I'm not sure what exactly motivated those first steps along Flathorn Lake and back into the forest toward Point McKenzie. I was really reluctant to make them. I grumbled that the popular ultrarunner mentality of finishing all races at all costs is really sort of dumb, and what's so great about a hundred miles anyway? I wasn't injured, so I wasn't about to ask for a ride on a snowmachine, but if there had been an exit road at any point, I was completely certain I was willing to bail, right there, less than fifteen miles from the finish. Would I actually have bailed? Probably not, but these are the things I grumble to myself when grumbling is all I have.
I didn't realize that my foot pain was actually a bit of a blessing in disguise. As Beat promised, after a while it did go numb, only to be replaced by extreme sleepiness. The final leg of the course traversed a gas line that cut into the forest at a slight uphill slope in a perfectly straight line. The only reason I couldn't see the finish from twelve miles away was because the Earth is a sphere. What I could see were the Talkeetna Mountains, rendered flat beneath an overcast sky. The clouds ensured there was no change in the light all day long, so 10 a.m. looked like 1 p.m. looked like 4 p.m. There was no indication that time was passing, or that I was actually moving. Sleep took over as I walked.

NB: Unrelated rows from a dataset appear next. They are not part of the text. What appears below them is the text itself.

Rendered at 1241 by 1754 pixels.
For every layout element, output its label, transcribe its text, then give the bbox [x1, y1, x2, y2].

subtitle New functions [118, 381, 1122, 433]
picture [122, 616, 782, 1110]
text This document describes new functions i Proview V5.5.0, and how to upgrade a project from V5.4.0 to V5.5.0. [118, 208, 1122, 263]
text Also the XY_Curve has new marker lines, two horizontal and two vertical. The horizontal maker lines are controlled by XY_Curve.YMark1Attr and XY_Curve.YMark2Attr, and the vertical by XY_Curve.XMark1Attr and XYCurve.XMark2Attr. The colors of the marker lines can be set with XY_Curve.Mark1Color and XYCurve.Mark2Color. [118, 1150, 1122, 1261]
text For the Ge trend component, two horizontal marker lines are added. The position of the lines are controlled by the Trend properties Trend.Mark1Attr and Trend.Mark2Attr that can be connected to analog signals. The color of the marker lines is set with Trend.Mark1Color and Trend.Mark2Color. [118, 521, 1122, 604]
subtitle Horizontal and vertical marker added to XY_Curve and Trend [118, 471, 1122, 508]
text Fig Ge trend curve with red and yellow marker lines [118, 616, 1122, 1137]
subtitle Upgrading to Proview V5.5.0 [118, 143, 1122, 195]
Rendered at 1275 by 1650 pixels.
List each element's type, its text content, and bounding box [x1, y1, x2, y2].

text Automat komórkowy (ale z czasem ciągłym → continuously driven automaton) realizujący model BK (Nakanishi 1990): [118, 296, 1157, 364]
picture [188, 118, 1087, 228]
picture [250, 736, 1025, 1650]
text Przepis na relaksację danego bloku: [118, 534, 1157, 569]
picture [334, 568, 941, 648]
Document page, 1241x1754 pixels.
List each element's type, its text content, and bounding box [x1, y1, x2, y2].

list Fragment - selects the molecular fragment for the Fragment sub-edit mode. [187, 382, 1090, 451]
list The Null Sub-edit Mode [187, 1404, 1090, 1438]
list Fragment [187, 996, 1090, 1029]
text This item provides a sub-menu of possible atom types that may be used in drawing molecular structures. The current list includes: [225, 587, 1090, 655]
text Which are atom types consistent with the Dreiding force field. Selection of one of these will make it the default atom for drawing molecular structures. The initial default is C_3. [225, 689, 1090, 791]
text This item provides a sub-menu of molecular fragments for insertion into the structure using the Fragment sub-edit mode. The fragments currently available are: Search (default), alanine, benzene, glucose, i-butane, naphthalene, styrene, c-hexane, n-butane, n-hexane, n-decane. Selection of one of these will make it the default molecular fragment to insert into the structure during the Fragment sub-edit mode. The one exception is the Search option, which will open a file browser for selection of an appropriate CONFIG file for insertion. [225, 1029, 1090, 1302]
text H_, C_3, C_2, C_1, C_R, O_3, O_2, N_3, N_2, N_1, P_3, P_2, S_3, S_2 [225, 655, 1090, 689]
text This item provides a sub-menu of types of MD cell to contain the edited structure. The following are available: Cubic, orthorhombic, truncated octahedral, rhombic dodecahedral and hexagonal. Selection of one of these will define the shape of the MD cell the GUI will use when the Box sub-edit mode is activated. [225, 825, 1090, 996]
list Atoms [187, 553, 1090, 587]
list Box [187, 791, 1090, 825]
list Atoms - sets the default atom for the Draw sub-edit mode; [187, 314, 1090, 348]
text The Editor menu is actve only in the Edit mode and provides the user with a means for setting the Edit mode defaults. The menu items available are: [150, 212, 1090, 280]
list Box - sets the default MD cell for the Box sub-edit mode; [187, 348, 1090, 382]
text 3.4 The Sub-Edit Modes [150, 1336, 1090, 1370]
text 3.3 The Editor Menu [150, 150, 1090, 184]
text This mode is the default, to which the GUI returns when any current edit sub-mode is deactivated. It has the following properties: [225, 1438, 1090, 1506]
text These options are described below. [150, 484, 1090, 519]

I did everything I could to keep myself awake. I turned off my iPod and sang, out loud, the lamest and most annoying songs I could think of. I slapped myself on the face and pinched my arm the way I do when I'm driving sleepy. I became terribly excited when I had to pee. I held it in as long as possible because that kept me awake, and relished in pulling to the side of the trail and doing my business because it was a chore, something different. I stopped a few times to purposelessly organize my sled. I weaved back and forth across the hundred-foot-wide gasline trail. I resumed eating Sour Gummy Lifesavers. Oh yes, I did do that.
I put my head down and let time go by. Sometimes in racing, like in life, that's all you can do. It's not all Northern Lights and bliss, but somehow it's the tough challenges that make it all worth it. This is not about suffering so much as it is about overcoming suffering, which everyone must do in life, and it's empowering to understand the ways in which we can overcome it. Still, I felt fully defeated when, just two miles from the finish, I noticed a yellow light approach from behind and watched Jane run past. She was running. I mean, she was really running. Whether she was running to beat me or simply end her own agony faster I did not know, but I did not really care. Every time I had attempted to run in the past ten miles (because that, too, broke up the boredom) I nearly vomited. I was not ready or willing to participate in a two-mile sprint. Not only that, but the whole idea seemed so preposterous and egotistical after 35 hours of slogging that I couldn' t even entertain it. A man passed shortly after and implied a question as to whether or not I was going to chase Jane for second place. "She deserves it," I said. I felt so miserable. It's petty, but I resented being passed. This no longer bothers me at all, but my fragile mood at the time took it hard, and that did cast a sour pall over my finish.
But the satisfaction was there, growing ever deeper as the pain subsided. That's what lingers in hundreds of happy memories, the meaning behind the madness.